### EXCERPTED PASSAGE
□ □ □

A. J. Philip A. J. Philip
02 May 2022
The United States Commission for International Religious Freedom (USCIRF) is a body constituted under the US law to advise the US government on how countries have been treating their religious minorities.

We can legitimately ask, what right does the United States of America has to comment on the internal affairs of India? The fact is that we are a sovereign nation and we are not answerable to any country, though we are signatories to some international statutes like on human rights and are, therefore, expected to value those covenants. 

The United States Commission for International Religious Freedom (USCIRF) is a body constituted under the US law to advise the US government on how countries have been treating their religious minorities. The commission’s recommendations are not binding on the US government, which can accept or ignore them at its sweet will.

The latest report has designated India, China, Pakistan, Afghanistan and 11 other nations as “countries of partial concern” with regard to religious freedom. The Indian government has not taken kindly to the report and a Union minister tried to pick holes in the report by mentioning that some hate crime occurred in the US too.

□ □ □

### EXTRACTED ENTRIES
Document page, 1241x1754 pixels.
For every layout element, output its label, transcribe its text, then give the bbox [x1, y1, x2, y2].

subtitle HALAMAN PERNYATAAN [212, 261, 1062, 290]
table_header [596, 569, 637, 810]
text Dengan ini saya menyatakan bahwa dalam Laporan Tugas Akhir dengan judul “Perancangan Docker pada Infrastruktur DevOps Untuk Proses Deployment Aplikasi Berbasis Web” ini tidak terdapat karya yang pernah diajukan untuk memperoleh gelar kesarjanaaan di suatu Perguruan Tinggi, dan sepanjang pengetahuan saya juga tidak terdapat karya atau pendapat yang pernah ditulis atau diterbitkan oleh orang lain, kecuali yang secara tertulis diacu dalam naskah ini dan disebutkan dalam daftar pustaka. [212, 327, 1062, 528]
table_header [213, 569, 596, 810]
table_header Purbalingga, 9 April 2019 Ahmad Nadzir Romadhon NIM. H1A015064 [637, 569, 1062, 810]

□ □ □

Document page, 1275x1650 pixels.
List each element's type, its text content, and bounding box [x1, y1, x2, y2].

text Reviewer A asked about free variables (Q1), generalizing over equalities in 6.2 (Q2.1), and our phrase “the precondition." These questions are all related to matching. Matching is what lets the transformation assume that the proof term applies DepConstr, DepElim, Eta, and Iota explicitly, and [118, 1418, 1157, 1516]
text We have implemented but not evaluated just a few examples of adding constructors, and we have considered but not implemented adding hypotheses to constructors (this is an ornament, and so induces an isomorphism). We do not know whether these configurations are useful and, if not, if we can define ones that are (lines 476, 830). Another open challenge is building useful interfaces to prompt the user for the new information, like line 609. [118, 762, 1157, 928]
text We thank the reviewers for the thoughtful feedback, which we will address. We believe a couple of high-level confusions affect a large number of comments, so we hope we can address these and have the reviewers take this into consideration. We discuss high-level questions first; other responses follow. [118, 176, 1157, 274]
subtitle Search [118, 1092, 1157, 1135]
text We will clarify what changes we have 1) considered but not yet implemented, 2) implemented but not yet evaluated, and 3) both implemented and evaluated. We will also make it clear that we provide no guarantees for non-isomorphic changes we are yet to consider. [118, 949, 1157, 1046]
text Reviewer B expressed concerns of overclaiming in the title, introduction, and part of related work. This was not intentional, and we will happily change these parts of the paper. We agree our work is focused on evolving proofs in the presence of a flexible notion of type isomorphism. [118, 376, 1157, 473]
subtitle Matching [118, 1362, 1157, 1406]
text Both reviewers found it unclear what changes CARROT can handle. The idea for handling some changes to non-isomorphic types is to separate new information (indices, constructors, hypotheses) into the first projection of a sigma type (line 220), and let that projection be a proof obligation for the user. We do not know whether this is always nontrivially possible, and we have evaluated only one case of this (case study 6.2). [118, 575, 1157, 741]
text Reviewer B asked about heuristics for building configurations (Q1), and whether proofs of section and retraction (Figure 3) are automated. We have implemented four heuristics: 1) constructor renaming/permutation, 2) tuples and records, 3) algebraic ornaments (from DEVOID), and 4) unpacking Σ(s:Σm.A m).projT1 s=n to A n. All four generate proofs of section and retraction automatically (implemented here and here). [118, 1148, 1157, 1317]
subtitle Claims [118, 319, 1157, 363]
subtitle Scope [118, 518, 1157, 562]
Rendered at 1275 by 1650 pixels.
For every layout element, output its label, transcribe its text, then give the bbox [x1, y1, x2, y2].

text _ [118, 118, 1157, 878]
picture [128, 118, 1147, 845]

□ □ □

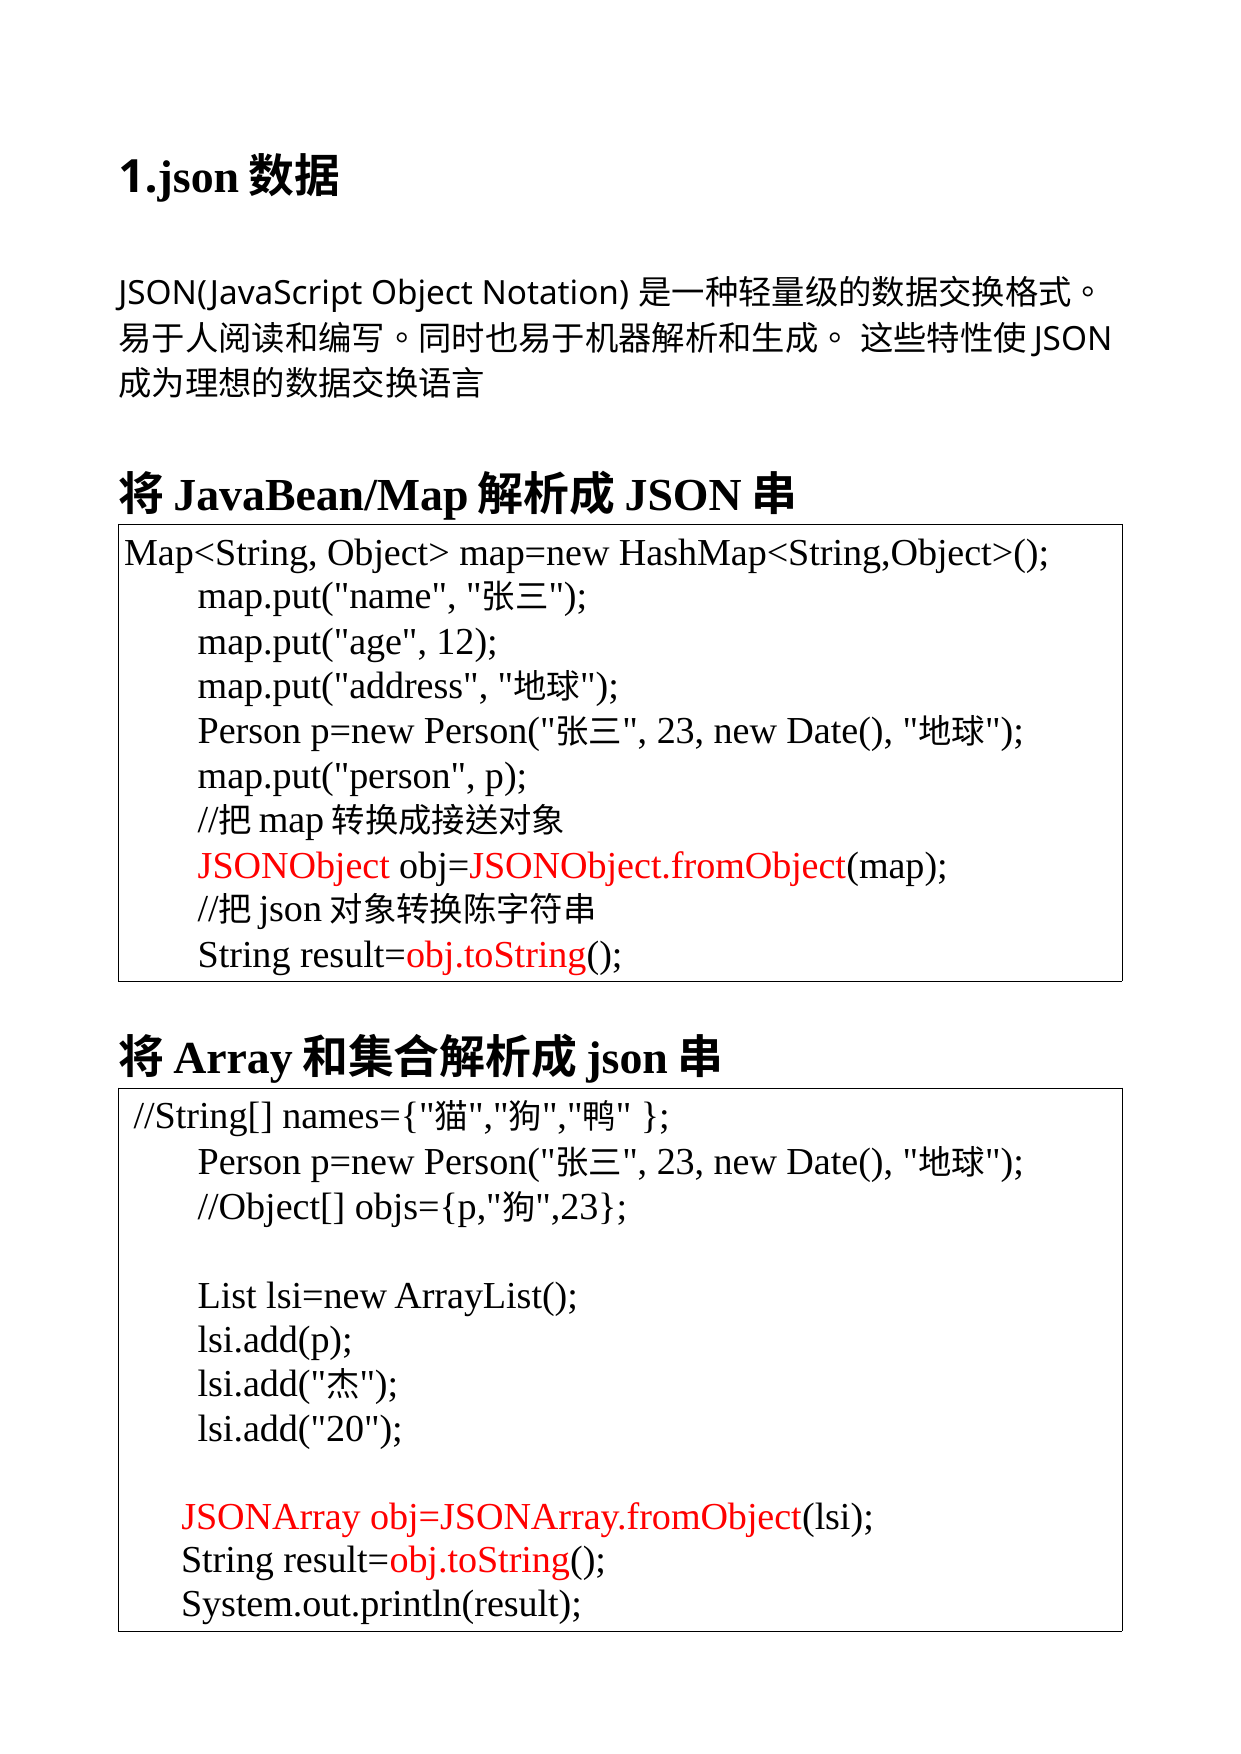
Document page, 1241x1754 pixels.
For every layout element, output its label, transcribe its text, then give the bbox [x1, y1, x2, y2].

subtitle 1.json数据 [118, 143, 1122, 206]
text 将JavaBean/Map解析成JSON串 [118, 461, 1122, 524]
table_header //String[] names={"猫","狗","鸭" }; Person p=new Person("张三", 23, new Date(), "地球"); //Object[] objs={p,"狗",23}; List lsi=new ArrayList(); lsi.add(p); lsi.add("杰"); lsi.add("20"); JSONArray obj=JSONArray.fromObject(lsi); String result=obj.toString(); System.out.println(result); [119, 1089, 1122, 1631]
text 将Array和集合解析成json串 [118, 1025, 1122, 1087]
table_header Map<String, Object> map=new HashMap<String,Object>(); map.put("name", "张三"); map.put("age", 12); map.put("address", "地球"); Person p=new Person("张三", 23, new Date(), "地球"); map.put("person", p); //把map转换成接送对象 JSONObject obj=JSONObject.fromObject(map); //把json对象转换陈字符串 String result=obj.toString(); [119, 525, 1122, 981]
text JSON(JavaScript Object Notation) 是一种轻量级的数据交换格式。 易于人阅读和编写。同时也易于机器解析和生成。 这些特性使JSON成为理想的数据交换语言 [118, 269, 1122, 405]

□ □ □

### WHAT YOU WILL DO
- A) Answer these questions about the passage on the US religious freedom commission and India:
(i) What is the commission set up to advise the US government on?
(ii) What may the US government do with the commission's recommendations?
(iii) What did a Union minister point out in response to the latest report?
- B) Write the next part of the passage on the US religious freedom commission's report about India, starting after its last sentence.

### EXPECTED RESPONSES
- A)
(i) How countries have been treating their religious minorities.
(ii) Accept or ignore them at its sweet will, since they are not binding.
(iii) That some hate crime occurred in the US too.

- B)
What the minister forgot to mention is that the crime he mentioned had no official sanction in the US, unlike in India where religious persecution happens at the hands of the official machinery, often at the instigation of those who enjoy official patronage. When a Sikh or a Muslim is attacked by a white supremacist in the US, he is immediately arrested and given the severest punishment.

It was two years ago that African-American George Floyd was killed by a white policeman named Derek Chauvin, when the latter pressed the former to the ground with his knee on his neck for nine minutes and a few seconds. Did anyone support the policeman? Was he garlanded like the lynchers in Jharkhand were garlanded, among others, by a Union minister? He has been given imprisonment for 23 years.

When a Sikh police officer, the first to be allowed to wear a turban in the US, was shot by a criminal in Texas, the people of the country stood up as one man to pay homage to him. His family was given a huge compensation, contributed by both the state and the people at large.

Yes, crime occurs in every country. It was just a few days ago that a Malayali woman reached the police station with the severed head of her husband. When a husband kills his wife or a man kills his daughter-in-law and grandchildren, the state cannot be held responsible. There are many reasons for such incidents, which social and religious leaders should look into. Let’s return to the US report. 

A Hindu organisation in the US described the USCIRF as a body full of Hinduphobic and Indophobic members. In that case, the commission members should be described as haters of 15 nations, including India. Is that the case? The USCIRF has been in existence for many years and it is only in recent years that India has been getting a derogatory mention. Why is that so?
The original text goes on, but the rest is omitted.